-- Data provided --
§
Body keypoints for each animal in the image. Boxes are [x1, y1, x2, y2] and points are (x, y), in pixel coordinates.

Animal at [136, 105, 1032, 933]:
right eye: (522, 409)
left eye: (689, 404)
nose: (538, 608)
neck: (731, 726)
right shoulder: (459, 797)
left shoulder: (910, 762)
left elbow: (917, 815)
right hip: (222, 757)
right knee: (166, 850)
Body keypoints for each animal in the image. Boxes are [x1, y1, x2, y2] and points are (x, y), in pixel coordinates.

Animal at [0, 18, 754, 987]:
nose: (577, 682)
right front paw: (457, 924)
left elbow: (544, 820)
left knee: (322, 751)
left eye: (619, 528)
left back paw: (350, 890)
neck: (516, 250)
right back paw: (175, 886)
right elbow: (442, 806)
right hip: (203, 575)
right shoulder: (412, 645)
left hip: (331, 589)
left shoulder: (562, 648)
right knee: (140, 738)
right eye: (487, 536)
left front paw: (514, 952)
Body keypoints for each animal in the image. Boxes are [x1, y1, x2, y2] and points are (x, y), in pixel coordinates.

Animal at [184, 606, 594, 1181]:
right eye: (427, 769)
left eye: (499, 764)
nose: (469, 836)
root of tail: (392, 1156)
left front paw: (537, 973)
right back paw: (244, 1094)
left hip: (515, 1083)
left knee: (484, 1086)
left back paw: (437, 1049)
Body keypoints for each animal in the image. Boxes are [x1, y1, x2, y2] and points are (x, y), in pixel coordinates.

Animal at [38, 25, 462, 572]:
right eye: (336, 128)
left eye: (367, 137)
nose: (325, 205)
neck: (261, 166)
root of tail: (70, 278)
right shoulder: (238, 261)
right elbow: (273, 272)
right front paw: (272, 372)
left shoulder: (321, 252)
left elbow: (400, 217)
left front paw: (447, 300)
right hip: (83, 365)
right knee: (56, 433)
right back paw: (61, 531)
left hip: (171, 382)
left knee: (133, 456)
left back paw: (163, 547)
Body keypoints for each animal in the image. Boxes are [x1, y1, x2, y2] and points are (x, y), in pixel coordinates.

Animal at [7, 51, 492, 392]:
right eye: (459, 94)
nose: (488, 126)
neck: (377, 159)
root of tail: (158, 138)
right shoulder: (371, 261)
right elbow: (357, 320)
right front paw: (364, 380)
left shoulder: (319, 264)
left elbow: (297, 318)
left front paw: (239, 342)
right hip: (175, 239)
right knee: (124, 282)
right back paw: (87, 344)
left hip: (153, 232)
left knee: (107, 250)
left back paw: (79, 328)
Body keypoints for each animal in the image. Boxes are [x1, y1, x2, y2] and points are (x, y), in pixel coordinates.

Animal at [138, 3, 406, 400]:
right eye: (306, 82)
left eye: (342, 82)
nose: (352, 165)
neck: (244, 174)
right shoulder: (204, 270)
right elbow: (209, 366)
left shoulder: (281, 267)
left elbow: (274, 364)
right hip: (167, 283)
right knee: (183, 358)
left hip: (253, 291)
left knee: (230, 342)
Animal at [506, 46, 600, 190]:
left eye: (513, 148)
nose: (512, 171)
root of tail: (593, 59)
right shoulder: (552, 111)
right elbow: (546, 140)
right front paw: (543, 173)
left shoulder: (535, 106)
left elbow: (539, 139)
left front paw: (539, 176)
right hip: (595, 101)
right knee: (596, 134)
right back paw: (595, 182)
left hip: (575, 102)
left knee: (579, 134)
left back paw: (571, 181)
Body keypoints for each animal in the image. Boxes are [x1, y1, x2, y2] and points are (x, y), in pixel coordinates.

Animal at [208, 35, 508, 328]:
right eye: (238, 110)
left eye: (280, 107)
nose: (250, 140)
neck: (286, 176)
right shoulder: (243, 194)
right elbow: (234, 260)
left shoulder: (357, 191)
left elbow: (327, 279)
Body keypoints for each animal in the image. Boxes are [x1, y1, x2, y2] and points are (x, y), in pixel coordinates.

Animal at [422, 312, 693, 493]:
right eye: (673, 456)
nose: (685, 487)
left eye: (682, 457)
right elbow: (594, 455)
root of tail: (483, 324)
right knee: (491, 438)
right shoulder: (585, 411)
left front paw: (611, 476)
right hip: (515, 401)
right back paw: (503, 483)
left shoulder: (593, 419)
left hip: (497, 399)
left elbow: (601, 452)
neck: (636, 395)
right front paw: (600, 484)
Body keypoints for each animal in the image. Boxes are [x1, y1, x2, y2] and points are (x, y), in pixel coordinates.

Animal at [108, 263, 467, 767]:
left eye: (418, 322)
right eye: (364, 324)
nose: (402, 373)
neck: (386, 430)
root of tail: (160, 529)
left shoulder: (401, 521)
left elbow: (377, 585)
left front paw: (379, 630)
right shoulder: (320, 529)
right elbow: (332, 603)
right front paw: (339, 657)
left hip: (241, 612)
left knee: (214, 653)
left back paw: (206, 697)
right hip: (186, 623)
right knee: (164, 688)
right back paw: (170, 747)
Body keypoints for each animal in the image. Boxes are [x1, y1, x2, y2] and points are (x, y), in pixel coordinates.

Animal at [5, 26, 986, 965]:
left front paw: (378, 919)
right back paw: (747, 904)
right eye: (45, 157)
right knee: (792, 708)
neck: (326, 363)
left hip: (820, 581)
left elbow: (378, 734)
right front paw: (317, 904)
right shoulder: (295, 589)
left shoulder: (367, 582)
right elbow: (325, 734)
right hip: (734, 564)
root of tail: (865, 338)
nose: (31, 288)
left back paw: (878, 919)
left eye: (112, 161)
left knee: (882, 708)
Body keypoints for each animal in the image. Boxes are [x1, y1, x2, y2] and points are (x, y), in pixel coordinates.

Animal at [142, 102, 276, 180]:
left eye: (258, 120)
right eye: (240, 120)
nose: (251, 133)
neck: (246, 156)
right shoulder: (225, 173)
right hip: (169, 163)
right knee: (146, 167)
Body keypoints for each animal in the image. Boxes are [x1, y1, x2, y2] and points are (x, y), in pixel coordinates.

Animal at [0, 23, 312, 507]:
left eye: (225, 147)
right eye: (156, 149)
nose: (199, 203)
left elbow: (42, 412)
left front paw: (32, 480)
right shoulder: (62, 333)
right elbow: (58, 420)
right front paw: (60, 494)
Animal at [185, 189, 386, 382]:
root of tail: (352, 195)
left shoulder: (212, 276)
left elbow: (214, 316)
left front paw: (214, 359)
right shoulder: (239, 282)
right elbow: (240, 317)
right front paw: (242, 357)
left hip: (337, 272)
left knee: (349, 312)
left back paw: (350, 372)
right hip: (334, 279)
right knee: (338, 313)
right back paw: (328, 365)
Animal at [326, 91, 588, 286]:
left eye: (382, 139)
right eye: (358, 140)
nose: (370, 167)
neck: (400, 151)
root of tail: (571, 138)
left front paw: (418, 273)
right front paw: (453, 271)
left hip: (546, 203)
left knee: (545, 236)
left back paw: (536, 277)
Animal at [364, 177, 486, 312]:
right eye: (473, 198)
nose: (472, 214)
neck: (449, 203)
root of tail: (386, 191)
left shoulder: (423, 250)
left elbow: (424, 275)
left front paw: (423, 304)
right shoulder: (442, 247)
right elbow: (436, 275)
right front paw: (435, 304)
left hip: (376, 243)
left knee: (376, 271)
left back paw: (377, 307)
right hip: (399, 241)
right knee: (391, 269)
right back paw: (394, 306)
§
-- What this task involves --
Copy each line of the records above that carries the word "root".

-- Solution to the exercise --
root of tail: (392, 1156)
root of tail: (70, 278)
root of tail: (158, 138)
root of tail: (593, 59)
root of tail: (483, 324)
root of tail: (160, 529)
root of tail: (865, 338)
root of tail: (352, 195)
root of tail: (571, 138)
root of tail: (386, 191)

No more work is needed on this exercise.